L'avocat se lève à son tour et s'écrie: «Un an forme! Ces demandes me poussent à sortir de ma coquille en vue de prouver au tribunal que le délit de port d'arme est certes dangereux, mais il y a souvent de larges circonstances atténuantes. Vous n'êtes pas ici en vue de distribuer des peines. Vous êtes juge, Vous avez devant vous un dossier, les déclarations de mon client aussi sont à prendre en considération!» a récité la robe noire de la défense.
Là aussi, Moussaoui se lève pour répliquer à l'avocat. Le second détenu porte un maillot où Feghouli est en bonne place. Maître Fayçal Benabdelmalek, qui était au rez-de-chaussée, face à Abdelhak Nouri, pour un dossier portant sur l'émission d'un chèque sans provision, effectue un saut, histoire de voir comment se déroule un procès à distance. La salle réservée aux invités et aux journalistes s'avère trop exiguë pour suivre le second procès qui débutera lui aussi dans une atmosphère sereine. Et là aussi, le port d'arme prohibée est la «star». Les demandes sont effectuées. Le tribunal se retire pour une contre-mise en examen et revient avec les verdicts suivants: le premier inculpé a écopé d'une peine d'emprisonnement assortie du sursis (deux mois).

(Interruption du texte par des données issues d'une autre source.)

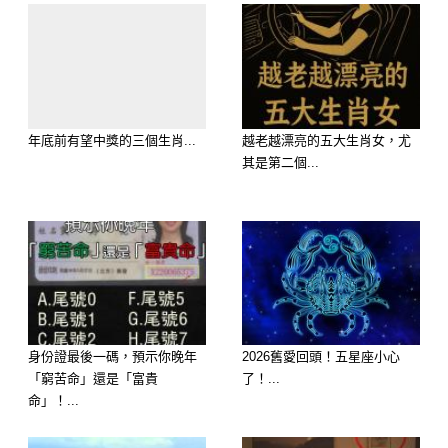
是因為摩羯座對待感情的態度特別認
真，可以這麼理解，他們用什麼用的態
度對待工作，就會用什麼樣的態度對待
感情， 摩羯的戀愛經歷雖然少，但他
年底前有望中獎的三個生肖...
越老越漂亮的五大生肖女，尤
們都是奔著結婚的目的去的，所以經過
其是第二個...
深思熟慮之後，對方和摩羯一定是兩情
相悅的，理性的摩羯從來不會被對方的
感動所打動。所以，面對單相思的時
候，如果對方沒有回應還是趁早放棄
吧!畢竟世界這麼大，為什麼要在一棵
樹上呢！
身份證最後一碼，預示你晚年
2026舊愛回頭！五星座小心
「窮苦命」還是「富貴
了！...
命」！...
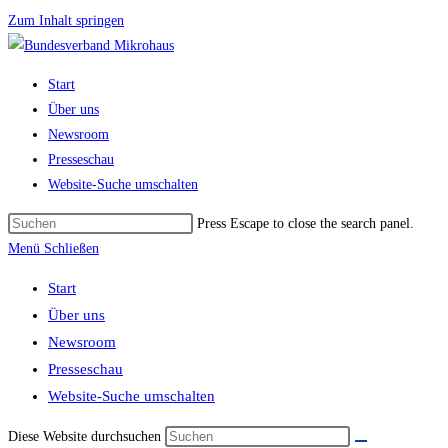
Zum Inhalt springen
Start
Über uns
Newsroom
Presseschau
Website-Suche umschalten
Press Escape to close the search panel.
Menü
Schließen
Start
Über uns
Newsroom
Presseschau
Website-Suche umschalten
Diese Website durchsuchen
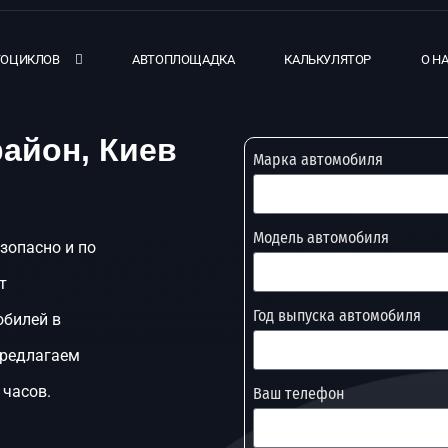
ТОЦИКЛОВ
АВТОПЛОЩАДКА
КАЛЬКУЛЯТОР
О Н
айон, Киев
Марка автомобиля
Модель автомобиля
зопасно и по
т
Год выпуска автомобиля
обилей в
предлагаем
 часов.
Ваш телефон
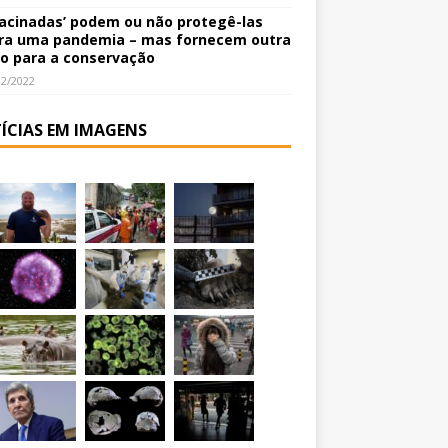
vacinadas’ podem ou não protegê-las
ra uma pandemia – mas fornecem outra
o para a conservação
12/2022
ÍCIAS EM IMAGENS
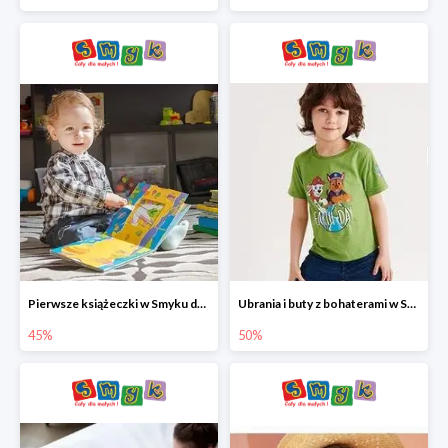
Pierwsze książeczki w Smyku do -45%
Ubrania i buty z bohaterami w Smyku do -50%
45%
50%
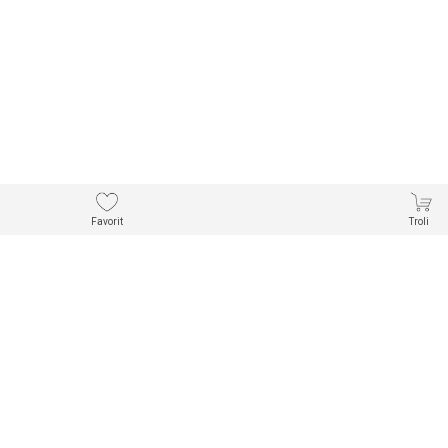
Favorit
Troli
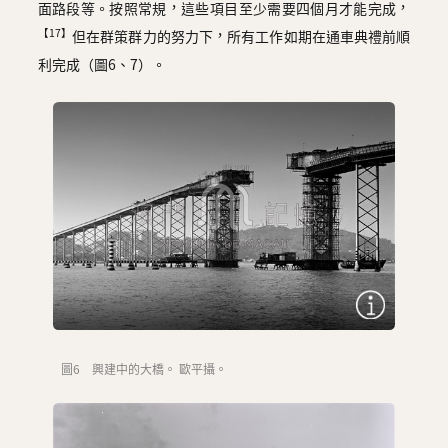
面路段等。按照常規，這些項目至少需要四個月才能完成，
【17】
但在群策群力的努力下，所有工作如期在通車典禮前順
利完成（圖6、7）。
圖6 興建中的大橋。 歐平攝。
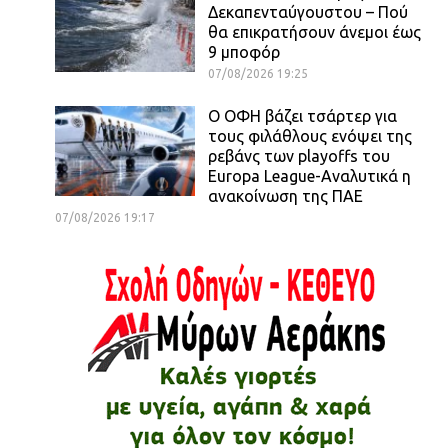
Δεκαπενταύγουστου – Πού
θα επικρατήσουν άνεμοι έως
9 μποφόρ
07/08/2026 19:25
Ο ΟΦΗ βάζει τσάρτερ για
τους φιλάθλους ενόψει της
ρεβάνς των playoffs του
Europa League-Αναλυτικά η
ανακοίνωση της ΠΑΕ
07/08/2026 19:17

Le seconde, lui, a écopé du ferme (deux mois) avec ceci de particulier: il s'adonnera durant 61 jours à des travaux utiles avant de retrouver la liberté.
«L'expérience d'aujourd'hui en matière de justice est à renouveler avant de la généraliser», a déclaré Akka, directeur de la modernisation, avant de laisser libre cours à sa joie légitime de voir, en 2015, les caméras et la visioconférence remplacer les pénibilités du transport et du transfert des détenus.